Rewrite the records below with "collection date" changed to "date of collection" and everything else left as it is, omitting the pictures from your answer.

# [Data for this exercise]
▼

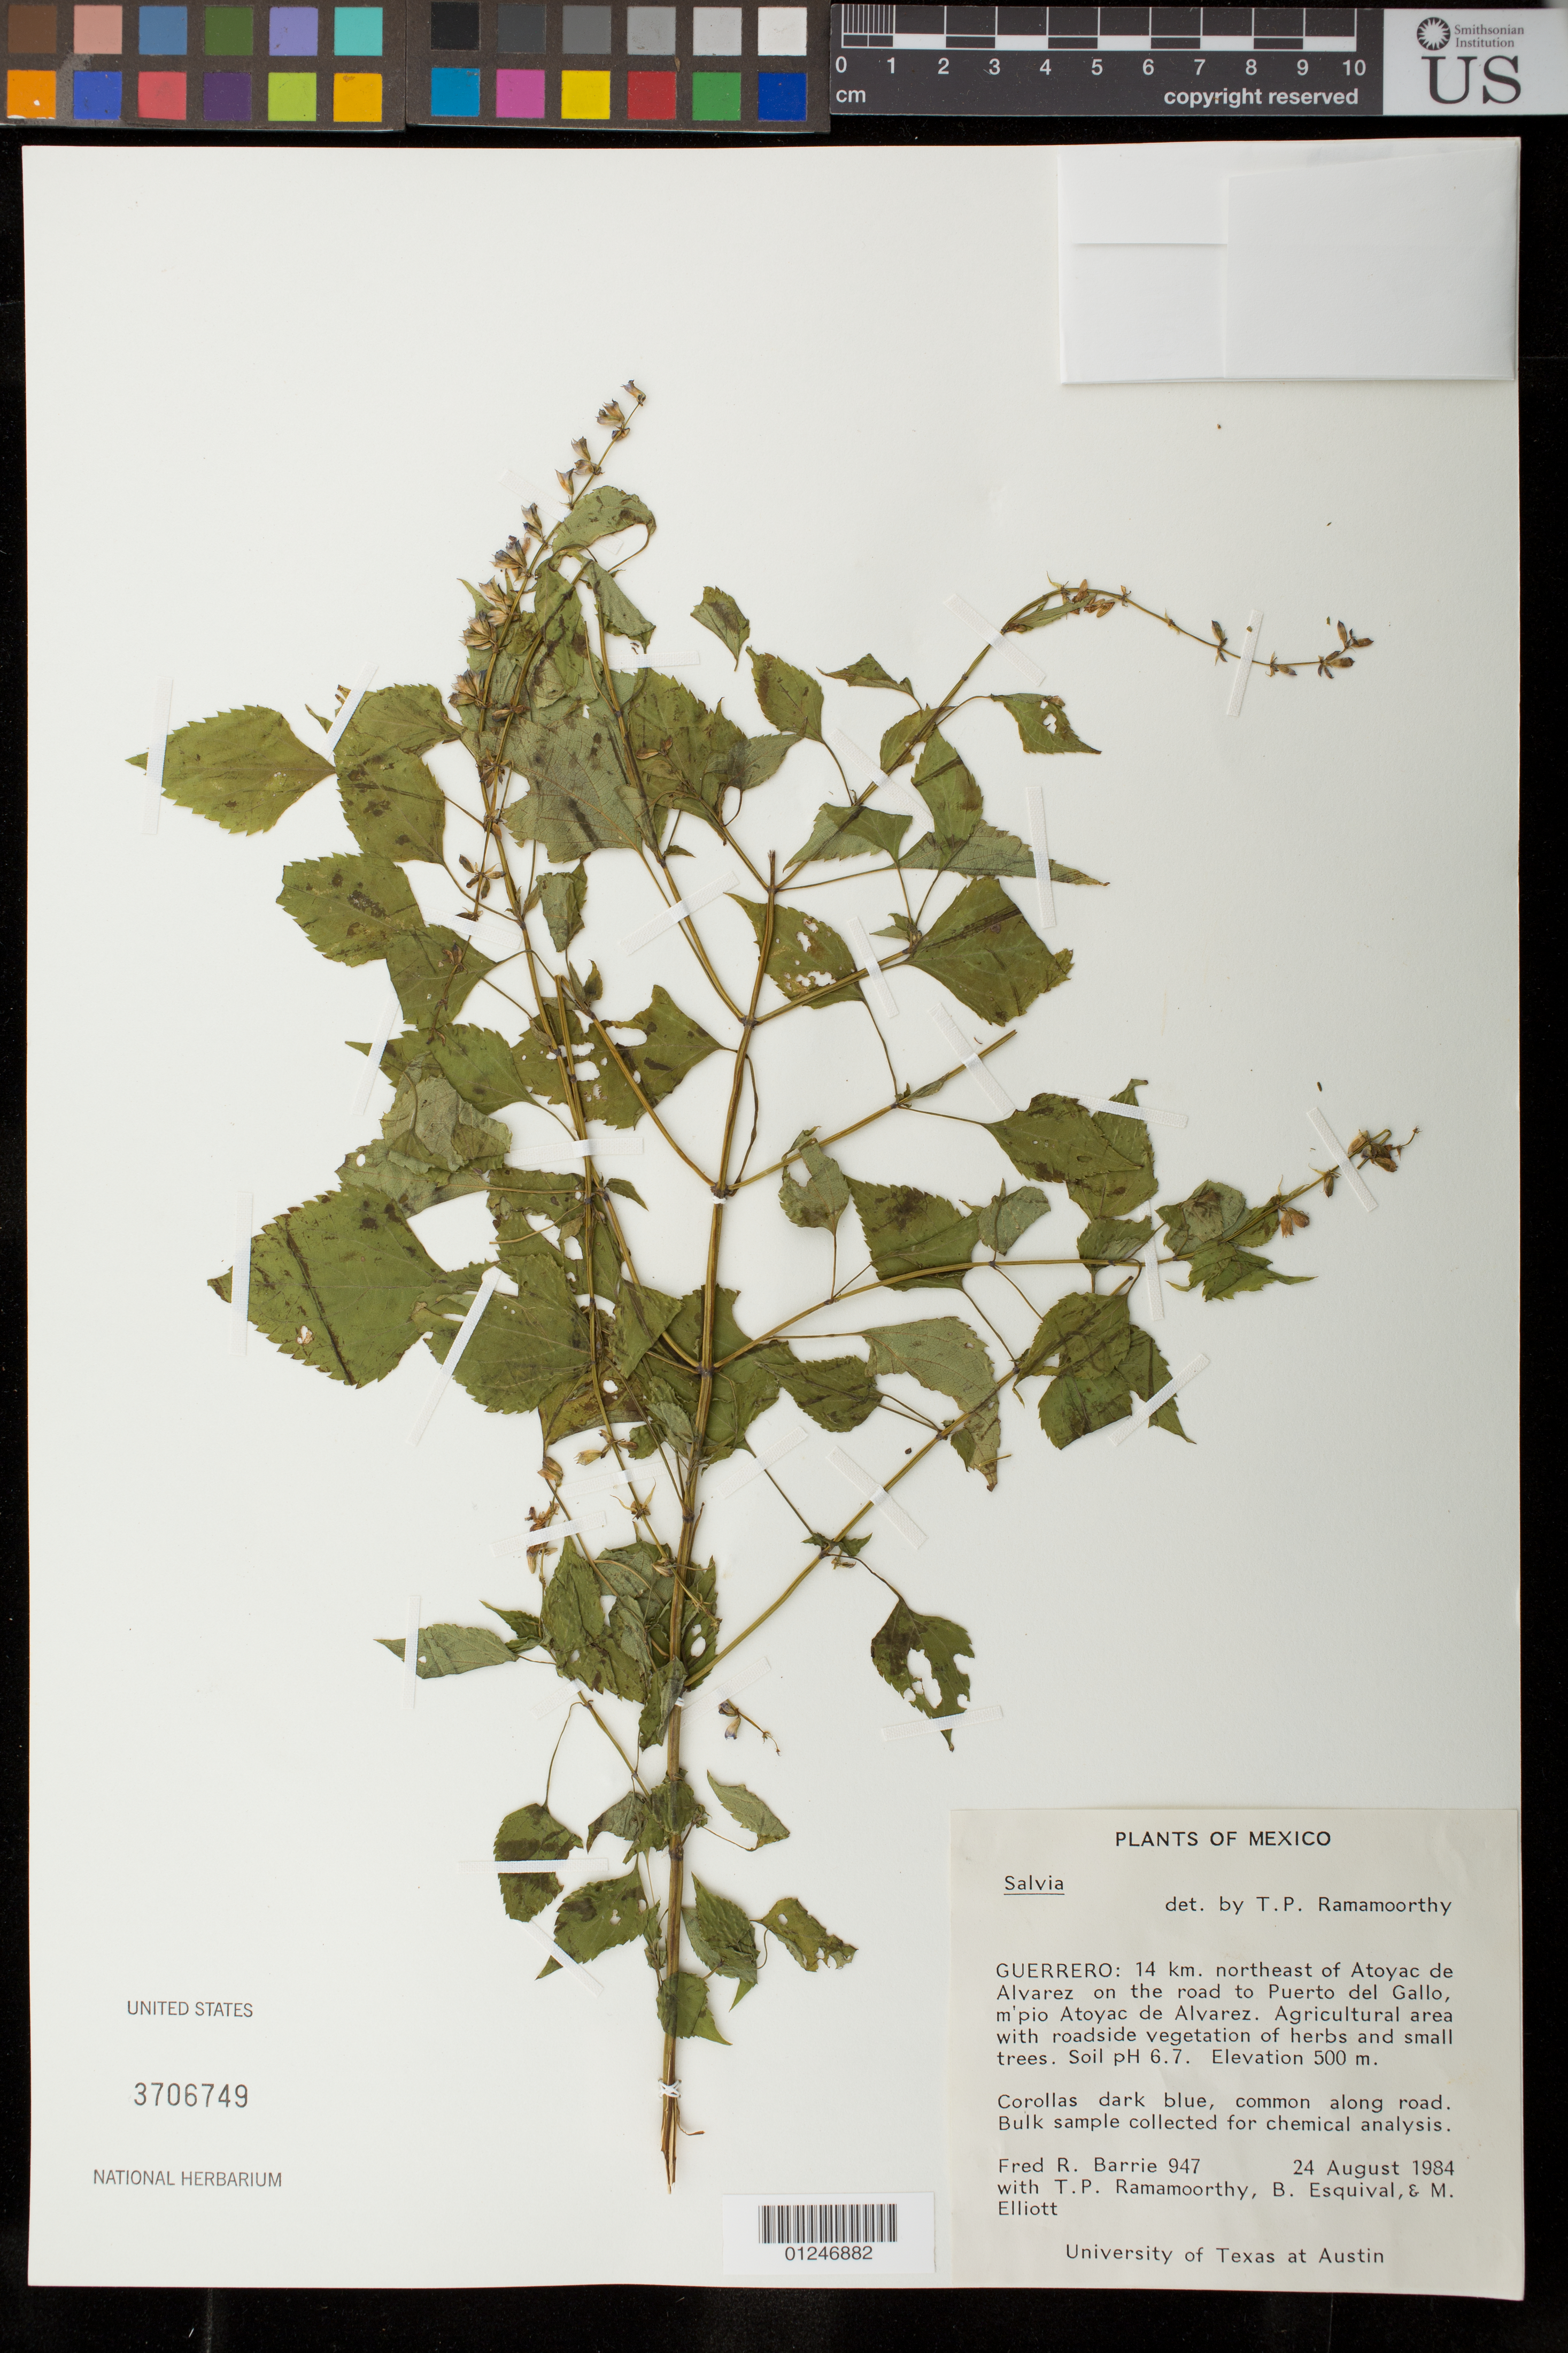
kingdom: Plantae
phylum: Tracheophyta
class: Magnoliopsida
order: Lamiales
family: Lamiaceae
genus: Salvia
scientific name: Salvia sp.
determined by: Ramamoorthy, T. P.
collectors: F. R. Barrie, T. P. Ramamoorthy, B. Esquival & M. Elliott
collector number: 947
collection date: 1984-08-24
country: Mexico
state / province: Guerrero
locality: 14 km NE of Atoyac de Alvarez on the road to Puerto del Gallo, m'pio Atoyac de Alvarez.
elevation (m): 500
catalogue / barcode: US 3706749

▲

# [Completed exercise]
kingdom: Plantae
phylum: Tracheophyta
class: Magnoliopsida
order: Lamiales
family: Lamiaceae
genus: Salvia
scientific name: Salvia sp.
determined by: Ramamoorthy, T. P.
collectors: F. R. Barrie, T. P. Ramamoorthy, B. Esquival & M. Elliott
collector number: 947
date of collection: 1984-08-24
country: Mexico
state / province: Guerrero
locality: 14 km NE of Atoyac de Alvarez on the road to Puerto del Gallo, m'pio Atoyac de Alvarez.
elevation (m): 500
catalogue / barcode: US 3706749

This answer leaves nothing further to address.